Dipper gave a half smile as he placed the snow-globe in a paper bag. "My sister's the opposite. She likes pretty much everything in the whole world. I don't know what her opinion on snow-globes is, but she broke one earlier so maybe she doesn't like them much. That's funny."

The kid kind of made this weird expression like he was trying to smile, but didn't know how, and said, "Yeah, funny."

"Alright!" The booming voice came from Mr. Vanderberg, who had finished cleaning up the mess that his younger son had made, "Freddie, Bo, we gotta go. Still loads of boxes to unpack. Roll out boys." With that, he marched from the shop, trailing Freddie behind him. Dipper held out the paper bag to the boy, who he now knew was called Bo, and said, "Your sister's snow-globe." Bo nodded, "Yeah, thanks. Uh, cool place. Although I think architecturally it more closely fits the definition of a cabin, not a shack. I guess Mystery Cabin doesn't sound so good though."
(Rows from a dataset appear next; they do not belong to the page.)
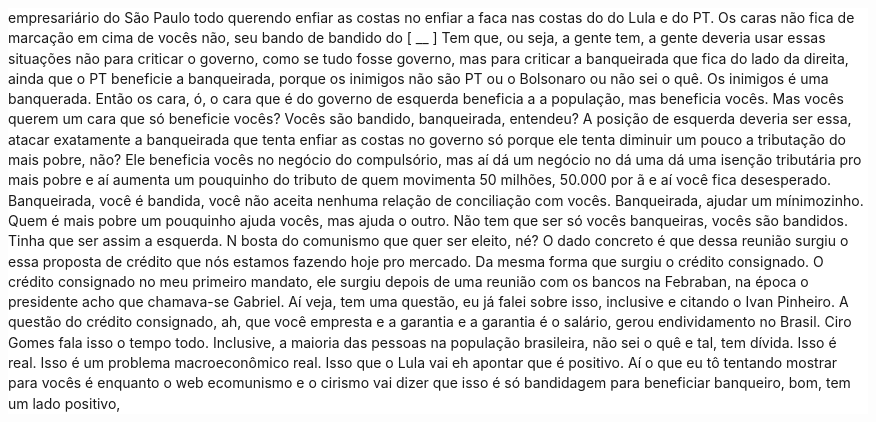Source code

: empresariário do São Paulo todo querendo
enfiar as costas no enfiar a faca nas
costas do do Lula e do PT. Os caras não
fica de marcação em cima de vocês não,
seu bando de bandido do [ __ ] Tem
que, ou seja, a gente tem, a gente
deveria usar essas situações não para
criticar o governo, como se tudo fosse
governo, mas para criticar a banqueirada
que fica do lado da direita, ainda que o
PT beneficie a banqueirada,
porque os inimigos não são PT ou o
Bolsonaro ou não sei o quê. Os inimigos
é uma banquerada. Então os cara, ó, o
cara que é do governo de esquerda
beneficia a a população, mas beneficia
vocês. Mas vocês querem um cara que só
beneficie vocês? Vocês são bandido,
banqueirada, entendeu? A posição de
esquerda deveria ser essa, atacar
exatamente a banqueirada que tenta
enfiar as costas no governo só porque
ele tenta diminuir um pouco a tributação
do mais pobre, não? Ele beneficia vocês
no negócio do compulsório, mas aí dá um
negócio no
dá uma dá uma isenção tributária pro
mais pobre e aí aumenta um pouquinho do
tributo de quem movimenta 50 milhões,
50.000 por ã e aí você fica desesperado.
Banqueirada, você é bandida, você não
aceita nenhuma relação de conciliação
com vocês. Banqueirada, ajudar um
mínimozinho. Quem é mais pobre um
pouquinho ajuda vocês, mas ajuda o
outro. Não tem que ser só vocês
banqueiras, vocês são bandidos. Tinha
que ser assim a esquerda. N bosta do
comunismo que quer ser eleito, né? O
dado concreto é que dessa reunião surgiu
o essa proposta de crédito que nós
estamos fazendo hoje pro mercado. Da
mesma forma que surgiu o crédito
consignado. O crédito consignado no meu
primeiro mandato, ele surgiu depois de
uma reunião com os bancos na Febraban,
na época o presidente acho que
chamava-se Gabriel. Aí veja, tem uma
questão, eu já falei sobre isso,
inclusive e citando o Ivan Pinheiro. A
questão do crédito consignado,
ah, que você empresta e a garantia e a
garantia é o salário, gerou
endividamento no Brasil. Ciro Gomes fala
isso o tempo todo. Inclusive, a maioria
das pessoas na população brasileira, não
sei o quê e tal, tem dívida. Isso é
real. Isso é um problema macroeconômico
real. Isso que o Lula vai eh apontar que
é positivo. Aí o que eu tô tentando
mostrar para vocês é enquanto o web
ecomunismo e o cirismo vai dizer que
isso é só bandidagem para beneficiar
banqueiro, bom, tem um lado positivo,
With that, the boy turned and left the gift shop, leaving Dipper alone with Grunkle Stan, who was busy leafing through the small wad of bills he'd swindled off of Mr. Vanderberg. "I hope you charged him extra for that snow-globe, Dipper. I see he broke one." Dipper shook his head at his uncle and said, "That was Mabel, Grunkle Stan, not the kid. I didn't overcharge him."
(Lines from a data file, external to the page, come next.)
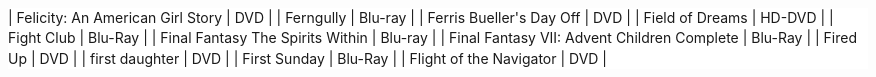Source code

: | Felicity: An American Girl Story                                                                                                                                                                                                                                                                                                                                                                                                                                                                                 | DVD        |
| Ferngully                                                                                                                                                                                                                                                                                                                                                                                                                                                                                                        | Blu-ray    |
| Ferris Bueller's Day Off                                                                                                                                                                                                                                                                                                                                                                                                                                                                                         | DVD        |
| Field of Dreams                                                                                                                                                                                                                                                                                                                                                                                                                                                                                                  | HD-DVD     |
| Fight Club                                                                                                                                                                                                                                                                                                                                                                                                                                                                                                       | Blu-Ray    |
| Final Fantasy The Spirits Within                                                                                                                                                                                                                                                                                                                                                                                                                                                                                 | Blu-ray    |
| Final Fantasy VII: Advent Children Complete                                                                                                                                                                                                                                                                                                                                                                                                                                                                      | Blu-Ray    |
| Fired Up                                                                                                                                                                                                                                                                                                                                                                                                                                                                                                         | DVD        |
| first daughter                                                                                                                                                                                                                                                                                                                                                                                                                                                                                                   | DVD        |
| First Sunday                                                                                                                                                                                                                                                                                                                                                                                                                                                                                                     | Blu-Ray    |
| Flight of the Navigator                                                                                                                                                                                                                                                                                                                                                                                                                                                                                          | DVD        |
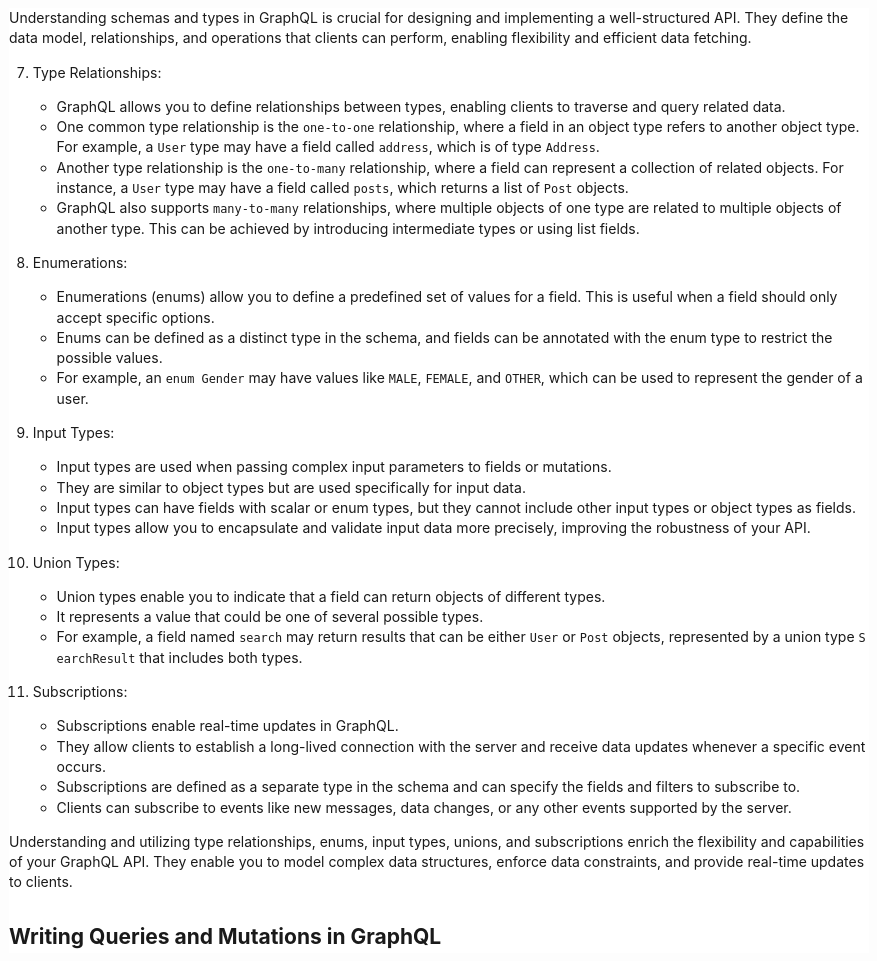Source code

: Understanding schemas and types in GraphQL is crucial for designing and implementing a well-structured API. They define the data model, relationships, and operations that clients can perform, enabling flexibility and efficient data fetching.

7. Type Relationships:
   - GraphQL allows you to define relationships between types, enabling clients to traverse and query related data.
   - One common type relationship is the `one-to-one` relationship, where a field in an object type refers to another object type. For example, a `User` type may have a field called `address`, which is of type `Address`.
   - Another type relationship is the `one-to-many` relationship, where a field can represent a collection of related objects. For instance, a `User` type may have a field called `posts`, which returns a list of `Post` objects.
   - GraphQL also supports `many-to-many` relationships, where multiple objects of one type are related to multiple objects of another type. This can be achieved by introducing intermediate types or using list fields.

8. Enumerations:
   - Enumerations (enums) allow you to define a predefined set of values for a field. This is useful when a field should only accept specific options.
   - Enums can be defined as a distinct type in the schema, and fields can be annotated with the enum type to restrict the possible values.
   - For example, an `enum Gender` may have values like `MALE`, `FEMALE`, and `OTHER`, which can be used to represent the gender of a user.

9. Input Types:
   - Input types are used when passing complex input parameters to fields or mutations.
   - They are similar to object types but are used specifically for input data.
   - Input types can have fields with scalar or enum types, but they cannot include other input types or object types as fields.
   - Input types allow you to encapsulate and validate input data more precisely, improving the robustness of your API.

10. Union Types:
    - Union types enable you to indicate that a field can return objects of different types.
    - It represents a value that could be one of several possible types.
    - For example, a field named `search` may return results that can be either `User` or `Post` objects, represented by a union type `SearchResult` that includes both types.

11. Subscriptions:
    - Subscriptions enable real-time updates in GraphQL.
    - They allow clients to establish a long-lived connection with the server and receive data updates whenever a specific event occurs.
    - Subscriptions are defined as a separate type in the schema and can specify the fields and filters to subscribe to.
    - Clients can subscribe to events like new messages, data changes, or any other events supported by the server.

Understanding and utilizing type relationships, enums, input types, unions, and subscriptions enrich the flexibility and capabilities of your GraphQL API. They enable you to model complex data structures, enforce data constraints, and provide real-time updates to clients.

## Writing Queries and Mutations in GraphQL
There was a sudden loud clattering from the stairs, which heralded Mabel's arrival into the gift shop. As Dipper had expected, she was wearing copious amounts of glittery, bright blue eyeshadow. When she saw the gift shop empty, and the Vanderberg's mini-van pulling away outside, she let out a horrified gasp.

"No!" Mabel wailed, "My chance at love!" she cast about desperately, before rushing to Dipper with a desperate cry of, "Dipper! Did you talk to him! What's his name? What's he like?" Dipper shrugged, nonplussed. "His names Bo, I think." He said, "He was nice? I guess." Immediately, Mabel looked off into the distance in reverence and whispered, "Nice and called Bo. He's perfect." A look of determination came over her face and she turned to Dipper. "Dipper, this is my summer! I'm gonna make that Bo, my beau, if it's the last thing I do. And you're gonna help me." Dipper surveyed the slightly maniacal look on his twin sister's face with a growing sense of trepidation. "Oh goodie," he said unenthusiastically.